# TASK TO COMPLETE
How many lines of the data below contain the word "equals"? Reply with the number only.

# PROVIDED DATA

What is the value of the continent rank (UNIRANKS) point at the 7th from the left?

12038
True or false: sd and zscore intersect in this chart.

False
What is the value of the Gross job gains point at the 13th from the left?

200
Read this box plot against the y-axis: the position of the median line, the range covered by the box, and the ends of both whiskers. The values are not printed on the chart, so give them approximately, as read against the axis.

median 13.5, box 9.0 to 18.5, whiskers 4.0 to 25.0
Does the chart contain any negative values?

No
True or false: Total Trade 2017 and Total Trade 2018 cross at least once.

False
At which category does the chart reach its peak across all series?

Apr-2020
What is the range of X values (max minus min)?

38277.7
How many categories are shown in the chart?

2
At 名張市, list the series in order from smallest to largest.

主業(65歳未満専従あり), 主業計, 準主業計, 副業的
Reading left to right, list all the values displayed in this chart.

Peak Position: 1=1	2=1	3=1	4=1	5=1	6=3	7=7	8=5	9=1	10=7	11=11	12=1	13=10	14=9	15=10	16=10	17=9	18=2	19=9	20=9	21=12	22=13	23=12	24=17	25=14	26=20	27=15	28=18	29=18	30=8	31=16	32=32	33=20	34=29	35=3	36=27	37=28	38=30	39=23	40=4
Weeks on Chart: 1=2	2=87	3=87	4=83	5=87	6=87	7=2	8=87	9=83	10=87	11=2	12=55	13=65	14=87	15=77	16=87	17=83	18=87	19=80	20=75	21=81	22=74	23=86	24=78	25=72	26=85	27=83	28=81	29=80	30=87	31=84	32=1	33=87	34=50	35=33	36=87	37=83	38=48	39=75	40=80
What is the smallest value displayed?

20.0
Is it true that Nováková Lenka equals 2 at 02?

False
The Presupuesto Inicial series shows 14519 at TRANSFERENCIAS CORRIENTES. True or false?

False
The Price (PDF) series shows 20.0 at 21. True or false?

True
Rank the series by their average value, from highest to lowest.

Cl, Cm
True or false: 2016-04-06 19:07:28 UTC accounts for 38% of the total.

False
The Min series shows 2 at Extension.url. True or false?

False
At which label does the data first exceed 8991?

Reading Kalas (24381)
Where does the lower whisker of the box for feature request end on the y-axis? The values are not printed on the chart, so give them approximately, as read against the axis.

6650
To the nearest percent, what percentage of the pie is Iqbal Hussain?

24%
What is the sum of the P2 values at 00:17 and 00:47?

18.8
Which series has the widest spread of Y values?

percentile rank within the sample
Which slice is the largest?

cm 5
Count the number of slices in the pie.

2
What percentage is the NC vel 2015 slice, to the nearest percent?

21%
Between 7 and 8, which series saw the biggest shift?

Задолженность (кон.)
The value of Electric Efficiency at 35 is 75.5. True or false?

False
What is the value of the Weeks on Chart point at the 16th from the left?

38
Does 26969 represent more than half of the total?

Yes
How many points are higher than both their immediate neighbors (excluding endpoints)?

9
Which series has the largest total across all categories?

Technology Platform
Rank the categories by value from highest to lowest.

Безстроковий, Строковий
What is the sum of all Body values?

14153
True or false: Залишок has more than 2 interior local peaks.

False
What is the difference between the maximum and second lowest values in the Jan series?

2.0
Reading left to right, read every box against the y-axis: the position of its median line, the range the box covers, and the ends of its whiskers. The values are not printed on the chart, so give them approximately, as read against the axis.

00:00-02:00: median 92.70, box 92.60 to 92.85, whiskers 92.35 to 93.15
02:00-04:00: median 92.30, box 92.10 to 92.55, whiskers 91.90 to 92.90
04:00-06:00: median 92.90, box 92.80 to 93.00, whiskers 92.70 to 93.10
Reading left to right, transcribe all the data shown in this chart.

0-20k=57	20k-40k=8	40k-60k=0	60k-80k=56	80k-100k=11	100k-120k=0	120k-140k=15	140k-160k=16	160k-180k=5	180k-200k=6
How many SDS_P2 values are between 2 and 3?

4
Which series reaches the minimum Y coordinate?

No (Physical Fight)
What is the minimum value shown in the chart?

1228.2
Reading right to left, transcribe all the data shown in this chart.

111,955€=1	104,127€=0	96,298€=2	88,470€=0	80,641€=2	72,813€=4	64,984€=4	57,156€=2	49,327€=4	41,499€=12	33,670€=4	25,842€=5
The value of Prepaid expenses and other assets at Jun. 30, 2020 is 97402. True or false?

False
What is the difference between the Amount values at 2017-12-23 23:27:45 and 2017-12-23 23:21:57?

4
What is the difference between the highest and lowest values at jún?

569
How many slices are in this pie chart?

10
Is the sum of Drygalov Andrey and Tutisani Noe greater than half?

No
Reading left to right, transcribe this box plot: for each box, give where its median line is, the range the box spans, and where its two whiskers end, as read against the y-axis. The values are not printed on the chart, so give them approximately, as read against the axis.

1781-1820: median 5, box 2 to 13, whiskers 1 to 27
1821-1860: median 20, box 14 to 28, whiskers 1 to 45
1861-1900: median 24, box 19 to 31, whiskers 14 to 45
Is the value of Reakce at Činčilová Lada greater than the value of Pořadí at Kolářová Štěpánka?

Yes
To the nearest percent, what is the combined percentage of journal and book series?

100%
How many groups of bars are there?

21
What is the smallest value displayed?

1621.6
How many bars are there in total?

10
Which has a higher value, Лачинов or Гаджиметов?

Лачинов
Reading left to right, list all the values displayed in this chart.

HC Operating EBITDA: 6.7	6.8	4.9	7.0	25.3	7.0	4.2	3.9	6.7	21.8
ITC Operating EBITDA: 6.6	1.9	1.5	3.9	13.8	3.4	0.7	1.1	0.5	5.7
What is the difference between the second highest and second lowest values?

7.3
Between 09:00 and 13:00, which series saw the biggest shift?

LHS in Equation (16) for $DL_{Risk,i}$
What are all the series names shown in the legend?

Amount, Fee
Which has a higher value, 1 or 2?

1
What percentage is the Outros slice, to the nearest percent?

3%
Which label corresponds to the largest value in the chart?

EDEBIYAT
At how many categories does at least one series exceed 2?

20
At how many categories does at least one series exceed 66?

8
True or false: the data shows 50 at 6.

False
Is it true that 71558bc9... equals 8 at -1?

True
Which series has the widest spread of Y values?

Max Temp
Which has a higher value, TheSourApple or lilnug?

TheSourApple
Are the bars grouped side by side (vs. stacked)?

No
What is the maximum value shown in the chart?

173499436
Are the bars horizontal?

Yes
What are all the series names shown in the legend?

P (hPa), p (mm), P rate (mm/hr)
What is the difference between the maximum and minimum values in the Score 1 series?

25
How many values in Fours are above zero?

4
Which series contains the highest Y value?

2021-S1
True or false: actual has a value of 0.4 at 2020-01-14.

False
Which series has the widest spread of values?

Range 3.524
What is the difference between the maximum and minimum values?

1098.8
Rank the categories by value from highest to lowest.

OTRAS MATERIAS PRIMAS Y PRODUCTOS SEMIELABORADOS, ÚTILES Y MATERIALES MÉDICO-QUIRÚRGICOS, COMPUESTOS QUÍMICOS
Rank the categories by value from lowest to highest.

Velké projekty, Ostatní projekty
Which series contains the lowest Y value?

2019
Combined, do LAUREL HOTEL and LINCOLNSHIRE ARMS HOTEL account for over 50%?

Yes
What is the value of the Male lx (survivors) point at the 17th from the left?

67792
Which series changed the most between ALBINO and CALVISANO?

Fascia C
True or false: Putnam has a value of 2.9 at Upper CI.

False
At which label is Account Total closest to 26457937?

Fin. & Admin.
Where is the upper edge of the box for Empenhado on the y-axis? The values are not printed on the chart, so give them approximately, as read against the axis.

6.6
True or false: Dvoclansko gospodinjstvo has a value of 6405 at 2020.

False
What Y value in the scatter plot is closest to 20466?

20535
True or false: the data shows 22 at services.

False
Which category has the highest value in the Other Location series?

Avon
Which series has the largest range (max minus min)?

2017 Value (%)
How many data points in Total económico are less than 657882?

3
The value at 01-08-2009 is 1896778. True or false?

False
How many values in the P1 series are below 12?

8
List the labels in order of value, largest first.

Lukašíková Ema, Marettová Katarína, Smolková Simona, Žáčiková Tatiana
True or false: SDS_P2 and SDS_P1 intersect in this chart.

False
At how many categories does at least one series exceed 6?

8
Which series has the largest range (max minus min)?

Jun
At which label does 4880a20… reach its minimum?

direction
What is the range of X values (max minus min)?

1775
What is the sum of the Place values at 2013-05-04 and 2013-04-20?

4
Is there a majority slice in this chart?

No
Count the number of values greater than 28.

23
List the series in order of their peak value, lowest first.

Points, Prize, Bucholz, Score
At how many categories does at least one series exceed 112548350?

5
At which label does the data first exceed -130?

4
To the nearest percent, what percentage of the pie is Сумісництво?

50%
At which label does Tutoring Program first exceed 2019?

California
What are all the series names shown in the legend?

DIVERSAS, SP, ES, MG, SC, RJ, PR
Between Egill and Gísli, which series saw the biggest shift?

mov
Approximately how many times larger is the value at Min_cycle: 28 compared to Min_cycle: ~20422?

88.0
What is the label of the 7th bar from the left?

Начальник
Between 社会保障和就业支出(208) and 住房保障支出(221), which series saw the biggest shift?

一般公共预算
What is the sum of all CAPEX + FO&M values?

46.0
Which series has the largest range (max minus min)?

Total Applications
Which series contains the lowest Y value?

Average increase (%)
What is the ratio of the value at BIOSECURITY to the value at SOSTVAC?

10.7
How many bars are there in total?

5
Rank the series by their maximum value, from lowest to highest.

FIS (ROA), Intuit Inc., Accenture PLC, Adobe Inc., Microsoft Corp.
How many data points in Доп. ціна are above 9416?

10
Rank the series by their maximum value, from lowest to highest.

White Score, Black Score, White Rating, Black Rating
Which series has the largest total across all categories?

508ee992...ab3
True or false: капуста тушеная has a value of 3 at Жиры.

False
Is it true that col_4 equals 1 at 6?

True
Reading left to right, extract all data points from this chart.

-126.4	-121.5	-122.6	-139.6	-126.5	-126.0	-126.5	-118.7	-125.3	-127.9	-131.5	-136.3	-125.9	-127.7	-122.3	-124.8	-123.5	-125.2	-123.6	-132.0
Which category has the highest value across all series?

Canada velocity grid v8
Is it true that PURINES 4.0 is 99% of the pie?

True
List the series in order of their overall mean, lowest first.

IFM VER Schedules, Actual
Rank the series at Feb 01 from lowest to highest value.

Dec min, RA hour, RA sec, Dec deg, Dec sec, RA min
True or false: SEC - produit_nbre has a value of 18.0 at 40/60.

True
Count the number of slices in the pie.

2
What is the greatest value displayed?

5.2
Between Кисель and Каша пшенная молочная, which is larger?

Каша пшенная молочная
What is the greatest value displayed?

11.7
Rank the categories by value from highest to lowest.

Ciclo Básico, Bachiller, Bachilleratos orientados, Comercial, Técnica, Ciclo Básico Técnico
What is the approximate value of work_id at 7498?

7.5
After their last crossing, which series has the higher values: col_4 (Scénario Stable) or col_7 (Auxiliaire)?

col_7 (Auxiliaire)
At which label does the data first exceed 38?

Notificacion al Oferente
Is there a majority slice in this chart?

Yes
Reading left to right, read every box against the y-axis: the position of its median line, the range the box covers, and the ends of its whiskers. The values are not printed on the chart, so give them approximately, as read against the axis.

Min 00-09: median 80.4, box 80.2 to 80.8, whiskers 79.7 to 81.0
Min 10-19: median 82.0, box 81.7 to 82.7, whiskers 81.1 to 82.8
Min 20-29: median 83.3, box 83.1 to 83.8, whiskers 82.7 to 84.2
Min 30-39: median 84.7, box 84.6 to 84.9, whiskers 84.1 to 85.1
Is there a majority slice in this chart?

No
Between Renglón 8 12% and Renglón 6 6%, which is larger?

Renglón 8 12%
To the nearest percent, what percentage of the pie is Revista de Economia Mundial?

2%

# OUTPUT OF THE EXERCISE
3